Since McTaggart took us through his twisted mind today I thought it was a good idea to take you through some history as well. 1964 was of course 51 years ago and it was the greatest year for the American automobile ever. That’s our opinion at least. Anyway, as we all sit around the commiserate about how crummy the world is today, let’s look back at a year where it all came together in one awesome maelstrom of horsepower back in ’64.
WWII had been over for about 20 years, the country was booming like it had never boomed in modern times, and quite frankly the universe was America’s oyster. 1964 was the greatest year for American cars and there will never be another year like it. How can I be so declarative on that fact? I’m about to take you through 11 reasons why and frankly each of the 11 reasons on their own would be good enough to call ’64 a landmark year but the fact that all of this happened in that span of time makes it all the more incredible. To me it is weird that no one has put all of this stuff together into some big “1964” story. If anyone reading this is so inspired, allow my 11 reasons below to serve as your road map. It would actually make for one hell of a book when you think about all the stories converging at one time.

• [DATA EXTRACT]
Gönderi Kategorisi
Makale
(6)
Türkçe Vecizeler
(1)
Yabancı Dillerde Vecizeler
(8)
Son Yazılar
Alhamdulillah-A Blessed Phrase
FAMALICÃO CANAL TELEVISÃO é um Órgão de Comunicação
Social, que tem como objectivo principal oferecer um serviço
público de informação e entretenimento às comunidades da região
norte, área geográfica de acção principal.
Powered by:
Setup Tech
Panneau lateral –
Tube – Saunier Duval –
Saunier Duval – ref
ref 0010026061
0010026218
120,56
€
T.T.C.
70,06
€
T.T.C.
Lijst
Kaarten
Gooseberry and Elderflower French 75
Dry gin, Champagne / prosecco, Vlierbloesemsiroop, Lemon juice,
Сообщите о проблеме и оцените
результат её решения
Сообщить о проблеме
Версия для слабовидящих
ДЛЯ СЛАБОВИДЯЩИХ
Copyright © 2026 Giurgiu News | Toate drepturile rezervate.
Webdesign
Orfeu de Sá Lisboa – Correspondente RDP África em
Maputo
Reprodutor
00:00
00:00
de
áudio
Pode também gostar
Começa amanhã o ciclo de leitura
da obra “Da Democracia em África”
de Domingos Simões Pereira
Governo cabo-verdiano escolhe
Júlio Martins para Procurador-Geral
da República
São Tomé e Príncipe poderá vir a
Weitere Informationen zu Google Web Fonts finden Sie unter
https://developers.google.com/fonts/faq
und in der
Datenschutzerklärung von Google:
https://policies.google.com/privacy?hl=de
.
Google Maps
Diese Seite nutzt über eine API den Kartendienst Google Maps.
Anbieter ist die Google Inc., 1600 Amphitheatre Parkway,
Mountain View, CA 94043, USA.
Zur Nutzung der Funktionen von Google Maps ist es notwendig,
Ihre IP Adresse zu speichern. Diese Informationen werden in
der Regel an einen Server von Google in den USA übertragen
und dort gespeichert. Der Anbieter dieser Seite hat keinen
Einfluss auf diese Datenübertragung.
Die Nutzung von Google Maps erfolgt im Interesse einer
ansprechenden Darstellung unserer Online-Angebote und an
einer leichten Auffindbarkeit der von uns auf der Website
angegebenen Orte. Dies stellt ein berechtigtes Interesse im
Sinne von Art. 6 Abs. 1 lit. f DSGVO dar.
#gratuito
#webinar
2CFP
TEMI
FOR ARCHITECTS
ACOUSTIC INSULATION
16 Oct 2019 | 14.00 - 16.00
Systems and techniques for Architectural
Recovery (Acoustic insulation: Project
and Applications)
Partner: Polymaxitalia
==
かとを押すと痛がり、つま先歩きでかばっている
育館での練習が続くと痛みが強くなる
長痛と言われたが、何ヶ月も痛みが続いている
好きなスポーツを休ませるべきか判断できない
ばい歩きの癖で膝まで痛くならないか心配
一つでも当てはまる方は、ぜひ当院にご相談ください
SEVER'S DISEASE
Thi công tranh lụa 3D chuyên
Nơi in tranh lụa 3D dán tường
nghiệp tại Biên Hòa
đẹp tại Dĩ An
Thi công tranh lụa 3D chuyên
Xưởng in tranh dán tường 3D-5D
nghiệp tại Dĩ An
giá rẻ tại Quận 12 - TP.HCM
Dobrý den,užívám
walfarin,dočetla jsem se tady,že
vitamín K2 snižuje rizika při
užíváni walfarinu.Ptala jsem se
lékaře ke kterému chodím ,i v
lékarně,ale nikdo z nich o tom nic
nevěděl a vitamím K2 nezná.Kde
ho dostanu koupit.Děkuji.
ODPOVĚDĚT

• [INSTRUCTIONS FOR THE TASK] Please write the next part of the piece on 1964 as the greatest year for American cars, starting after its final sentence. The material has no connection to the piece about 1964 and American cars.

• [REPLY TO THE TASK]
The interesting thing about ’64 was that inside the USA, there was incredible inter-brand competition amongst the individual companies and even the divisions which all lived distinct lives under the full corporate umbrella but there was also intense national pride as the country’s racing efforts were starting to be recognized on an international level. This was the year where stuff got serious and the world recognized that we could bring the heat in our own equipment and not just drivers in others’ stuff.
IN NO PARTICULAR ORDER – HERE ARE THE 11 REASONS 1964 WILL NEVER BE TOPPED IN AMERICAN AUTOMOTIVE HISTORY
11.) The 426 Hemi is introduced –
50 years ago the Chrysler Hemi was turned loose on the high banks, drag strips, and side streets of America and nothing has been the same since. This is one of the engines that everyone stops to stare at, this is one of the engines with an aura that will never go away, this is one of the engines that fundamentally transformed every form of motorsports it was allowed to compete in. The power and more importantly the potential power of the 426 Chrysler Hemi was immediately recognized by everyone. From the Bonneville salt to the banks of Daytona and the strips between them, the Hemi has set records and won. You don’t have to love the Hemi, but you sure have to respect it.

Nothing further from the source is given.